As I reflect back on these two years since the birth of Powergirldance, I recognize my Mother, Patricia, as my most powerful source of inspiration and strength. I have memories of my feminist Mom in the mid 70's, being outspoken on many fronts, including civil rights and a woman's right to choose, but most notably in the arena of women (or lack thereof) in politics. I remember her favorite t-shirt, it was bright yellow and had the words emblazoned on the front- A woman's place is in the House... and on the back- and the Senate.
These were controversial words back then considering women couldn't obtain credit cards in their own names or attend ivy league universities.
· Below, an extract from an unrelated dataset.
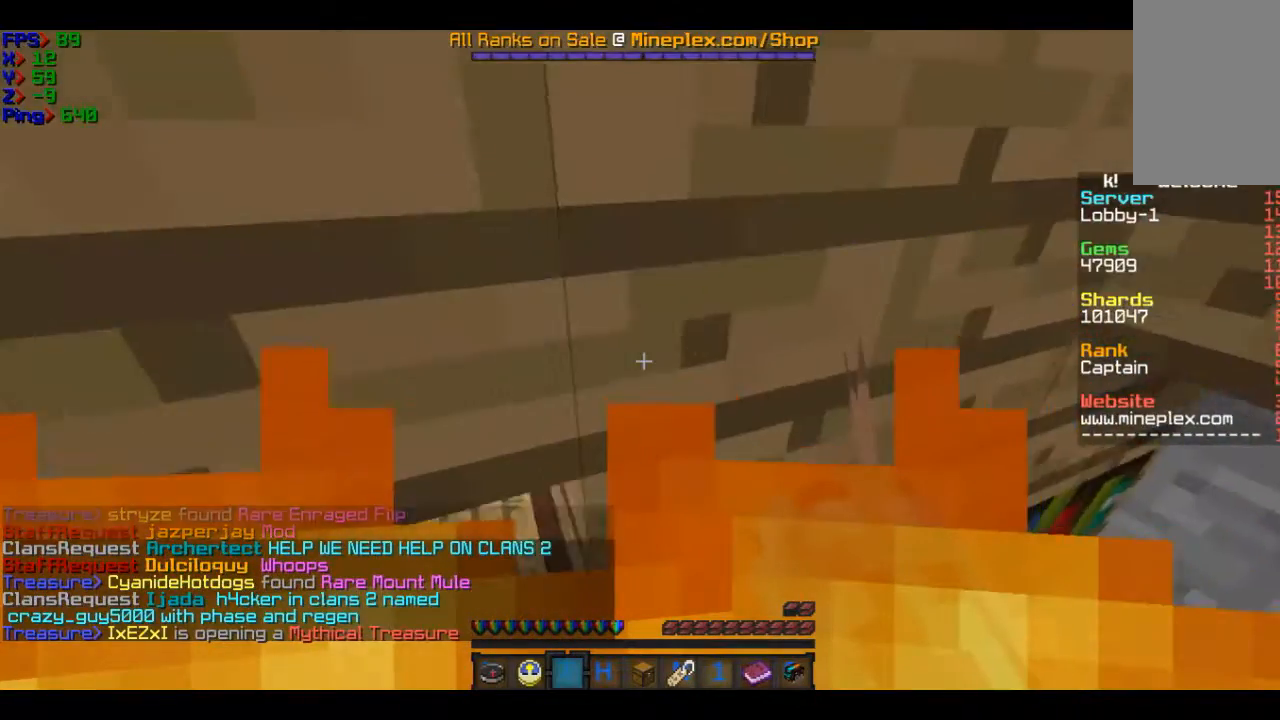
{"keys": ["a", "w"], "mouse": [], "events": []}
As a single mother of three and very little college education, my Mom, an artist by hobby, started her own business as a fabric artist and supplemented her start up by taking up a job as a teacher's assistant. These were unsettling times for us, her not having a steady income and at times not having quite enough to pay rent or provide us with a warm meal. Nevertheless, she enthusiastically encouraged all three of us to pursue our interests and when I wanted to take up ballet, she found the means to support me, driving me to ballet classes and rehearsals sometimes upwards to six days a week. For this sacrifice, I am tremendously grateful to her for helping me pursue what would become my amazing career onstage with Pacific Northwest Ballet and the opportunity to travel the world. Not only did she allow me to dream big, but she strongly modeled what it would take to make it through the toughest of times, providing invaluable lessons in fortitude, grit and perseverance, gifts that only the toughest of obstacles can provide us.
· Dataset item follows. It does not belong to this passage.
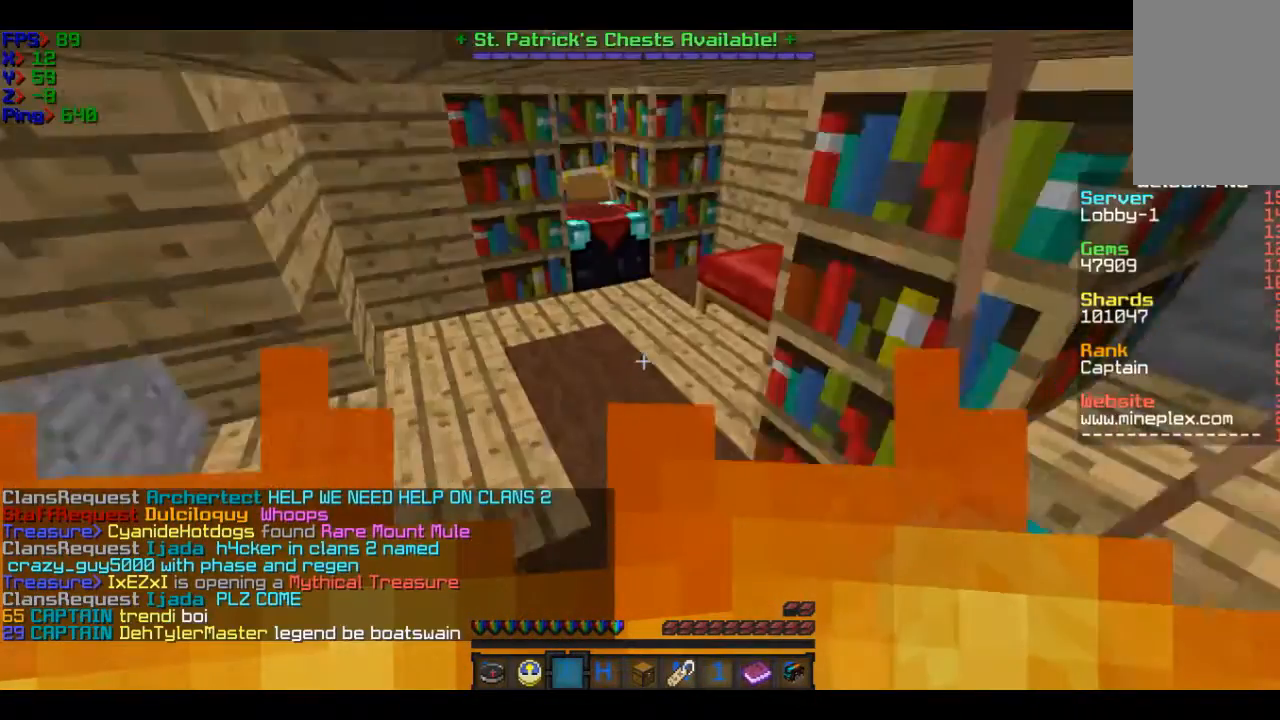
{"keys": ["w"], "mouse": [], "events": [[434, "a", "up"]]}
On this Mother's Day, I wonder what my Mom would've thought about the #MeToo Movement that culminated this year. I am curious as to what her story (stories) were? A big supporter of Anita Hill back in 1991, I can only imagine how proud she would have been witnessing all of us women, coming together, demanding respect and equality collectively. Similar to the sewing of one of her intricate quilts, our experiences as young girls and women weave a feminine textile in which we are all a part, moving forward, generating the chain piecing with an unspoken understanding that there would be no continuum without the thread and the fabric preceding us. My Mom, one of those vibrant threads, would be delighted with the rising up of women and girls in this era of #MeToo and the Resistance, hopeful in knowing that this generation of young girls is AWAKE as they contribute to the onerous textile for future female generations.
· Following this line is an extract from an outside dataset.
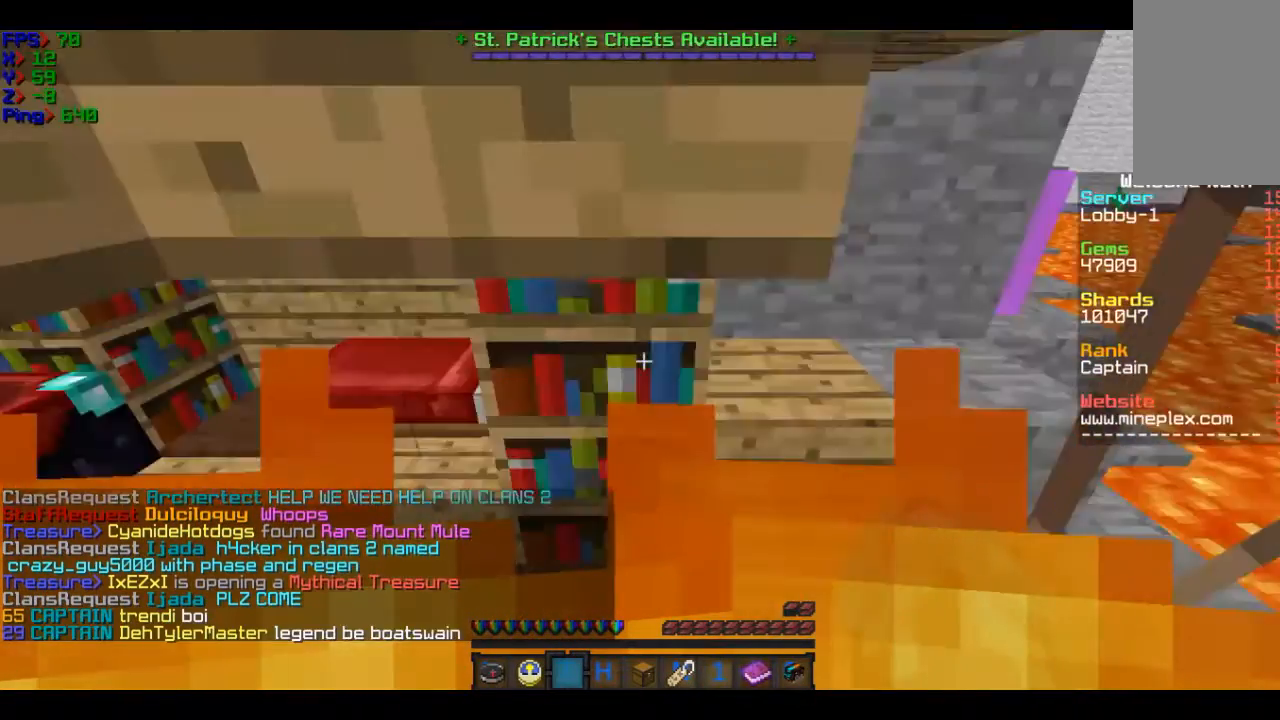
{"keys": ["a"], "mouse": [], "events": [[133, "a", "down"], [233, "w", "up"]]}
Other than the #MeToo Movement, 2017 was a BIG year for women... the Women's March became the largest single day protest in US history, "Nevertheless she persisted" became a catchphrase, Viola Davis became the first black actress to win an Oscar, Emmy AND Tony, the 'Fearless Girl' statue showed her bold self on Wall Street as a message protesting companies to place women on their board of directors and 'Wonder Woman' became the highest grossing film ever. As of today, there are currently 84 women in the House and 107 in Congress. Just this past Tuesday in the primary congressional districts, women won 63 percent of the vote, Democrats and Republicans combined. I think it's about time for all of us men and women to be sporting a bright t-shirt that reads, A woman's place is in the House, the Senate (and on the back) AND the Presidency. I know my Mom is wearing it somewhere.